Now that we have trained our model, let's simulate shipping off the model to be used on inference or various prediction methods.

## Exporting and Predicting

To export your trained model, you can either use the learn.export method coupled with load_learner to load it back in, but it should be noted that none of the inference API will work, as we did not train with the fastai data API.

Instead you should save the model weights, and perform raw PyTorch inference.

We will walk through a quick example below.

First let's save the model weights:

learn.save('myModel', with_opt=False)

Path('models/myModel.pth')

You can see that it showed us the location where our trained weights were stored. Next, let's load that in as a seperated PyTorch model not tied to the Learner:

new_net = Net()


Finally, let's predict on a single image using those tfms we declared earlier.

When predicting in general we preprocess the dataset in the same form as the validation set, and this is how fastai does it as well with their test_dl and test_set methods.

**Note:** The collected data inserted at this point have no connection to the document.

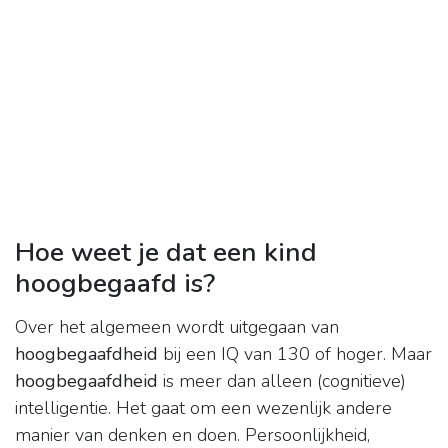
Hoe weet je dat een kind
hoogbegaafd is?
Over het algemeen wordt uitgegaan van
hoogbegaafdheid
bij een IQ van 130 of hoger. Maar
hoogbegaafdheid
is meer dan alleen (cognitieve)
intelligentie. Het gaat om een wezenlijk andere
manier van denken en doen. Persoonlijkheid,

Since the downloaded dataset doesn't have individual files for us to work with, we will download a set of only 3's and 7's from fastai, and predict on one of those images:

from fastai.data.external import untar_data, URLs

data_path = untar_data(URLs.MNIST_SAMPLE)

100.14% [3219456/3214948 00:00<00:00]
data_path.ls()

(#3) [Path('/root/.fastai/data/mnist_sample/labels.csv'),Path('/root/.fastai/data/mnist_sample/valid'),Path('/root/.fastai/data/mnist_sample/train')]

We'll grab one of the valid images

single_image = data_path/'valid'/'3'/'8483.png'


Open it in Pillow:

from PIL import Image

im = Image.open(single_image)

im


Next we will apply the same transforms that we did to our validation set

tfmd_im = tfms(im); tfmd_im.shape

torch.Size([1, 28, 28])

We'll set it as a batch of 1:

tfmd_im = tfmd_im.unsqueeze(0)

tfmd_im.shape

torch.Size([1, 1, 28, 28])

And then predict with our model:

with torch.no_grad():
new_net.cuda()
tfmd_im = tfmd_im.cuda()
preds = new_net(tfmd_im)


Let's look at the predictions:

preds

tensor([[-1.6179e+01, -1.0118e+01, -6.2008e+00, -4.2441e-03, -1.9511e+01,
-8.5174e+00, -2.2341e+01, -1.0145e+01, -6.8038e+00, -7.1086e+00]],
device='cuda:0')

This isn't quite what fastai outputs, we need to convert this into a class label to make it similar. To do so, we simply take the argmax of the predictions over the first index.

If we were using fastai DataLoaders, it would use this as an index into a list of class names. Since our labels are 0-9, the argmax is our label:

preds.argmax(dim=-1)

tensor([3], device='cuda:0')

And we can see it correctly predicted a label of 3!